**EXERCÍCIOS PROPOSTOS:**
a. Reescreva o trecho do excerto sobre a Threads que começa em "Por isso, o" e termina em "à União Europeia.", substituindo "Washington" por "os Estados Unidos".
b. Segundo o excerto sobre a Threads, de quanto foi a multa aplicada à Meta, em maio, pela Comissão de Proteção de Dados da Irlanda?

**EXCERTO FORNECIDO:**
A opinião é partilhada por Luís Neto Galvão, sócio da SRS Legal responsável pela área de Telecomunicações, que relembra que esta legislação “procura prevenir que as plataformas retirem vantagens concorrenciais indevidas das grandes quantidades de dados pessoais que tratam, impondo-lhes especificamente o exigente dever de transparência quanto a certas características dos tratamentos realizados e que partilhem informações sobre as técnicas de profiling por si realizadas, limitando-lhes ainda a capacidade de beneficiarem das sinergias proporcionadas pelos dados pessoais recolhidos no âmbito dos seus vários serviços”.
Por isso, o advogado recorda que a Comissão de Proteção de Dados da Irlanda multou, em maio, a Meta em 1,2 mil milhões de euros por considerar que a empresa violou o Regulamento Geral de Proteção de Dados quando transferiu dados pessoais de utilizadores europeus do Facebook para Washington sem protegê-los. Além disso, explica que a verificação do cumprimento da legislação europeia por parte das empresas só é efetuada “a posteriori”, pelo que a Threads só seria fiscalizada pela Comissão Europeia após, eventualmente, chegar à União Europeia.
UE multa Meta em 1,2 mil milhões de euros por transferência de dados do Facebook para os EUA
A recolha de dados feita pela Threads
Numa altura em que já está “com problemas” com o regulador irlandês, a Meta terá optado por evitar “adicionar uma nova área de preocupação” aos legisladores europeus. Por isso, no entender do professor John Wihbey a empresa está a ser cuidadosa quanto ao lançamento na União Europeia, tendo apenas disponibilizado a plataforma noutros mercados de forma “rápida” porque viu uma “oportunidade” decorrente da instabilidade do Twitter.
Idealmente, quando lanças um produto, lança-lo globalmente e totalmente. Não lançá-lo na União Europeia obviamente não é o ideal. Não é verdadeiramente uma plataforma global se não pode ser acedida na Europa”, acrescenta, defendendo que a Meta sabe que “precisa de ter políticas e práticas mais cuidadosas em vigor quando levar para a Threads para a UE”.

**LISTAGEM FORNECIDA:**
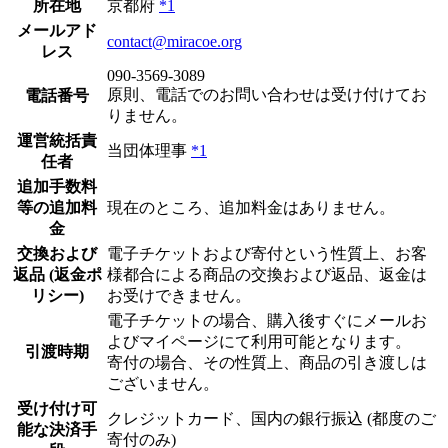
所在地
京都府
*1
メールアド
contact@miracoe.org
レス
090-3569-3089
原則、電話でのお問い合わせは受け付けてお
電話番号
りません。
運営統括責
当団体理事
*1
任者
追加手数料
等の追加料
現在のところ、追加料金はありません。
金
交換および
電子チケットおよび寄付という性質上、お客
返品 (返金ポ
様都合による商品の交換および返品、返金は
リシー)
お受けできません。
電子チケットの場合、購入後すぐにメールお
よびマイページにて利用可能となります。
引渡時期
寄付の場合、その性質上、商品の引き渡しは
ございません。
受け付け可
クレジットカード、国内の銀行振込 (都度のご
能な決済手
寄付のみ)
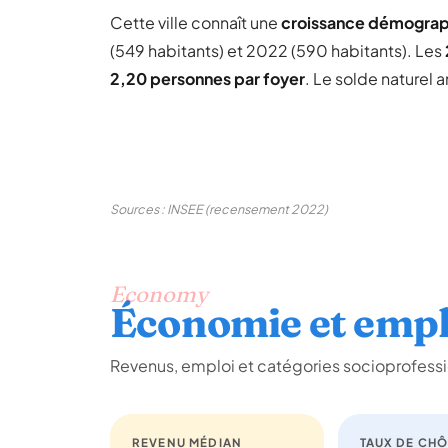
Cette ville connaît une
croissance démogra
(549 habitants) et 2022 (590 habitants). Les
2,20 personnes par foyer
. Le solde naturel 
Sources : INSEE (recensement 2022)
Economy
Économie et empl
Revenus, emploi et catégories socioprofessi
REVENU MÉDIAN
TAUX DE CH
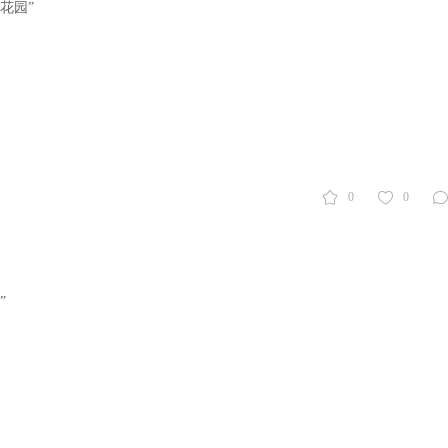
花园”
0
0
”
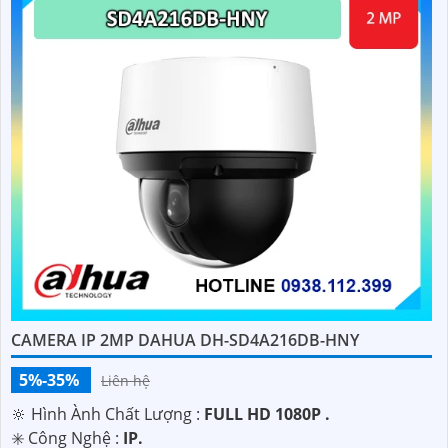
CAMERA IP 2MP DAHUA DH-SD4A216DB-HNY
5%-35%
Liên hệ
🔆 Hình Ành Chất Lượng :
FULL HD 1080P .
✳️ Công Nghệ :
IP.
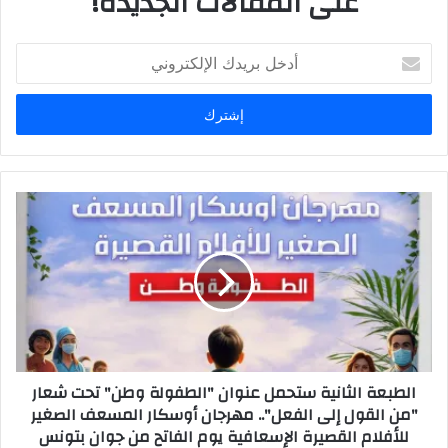
على المقالات الجديدة!
أدخل
بريدك
الإلكتروني
الطبعة الثانية ستحمل عنوان "الطفولة وطن" تحت شعار
"من القول إلى الفعل".. مهرجان أوسكار المسعف الصغير
للأفلام القصيرة الإسعافية يوم الفاتح من جوان بتونس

**EXERCÍCIOS RESOLVIDOS:**
a.
Por isso, o advogado recorda que a Comissão de Proteção de Dados da Irlanda multou, em maio, a Meta em 1,2 mil milhões de euros por considerar que a empresa violou o Regulamento Geral de Proteção de Dados quando transferiu dados pessoais de utilizadores europeus do Facebook para os Estados Unidos sem protegê-los. Além disso, explica que a verificação do cumprimento da legislação europeia por parte das empresas só é efetuada “a posteriori”, pelo que a Threads só seria fiscalizada pela Comissão Europeia após, eventualmente, chegar à União Europeia.

b. 1,2 mil milhões de euros.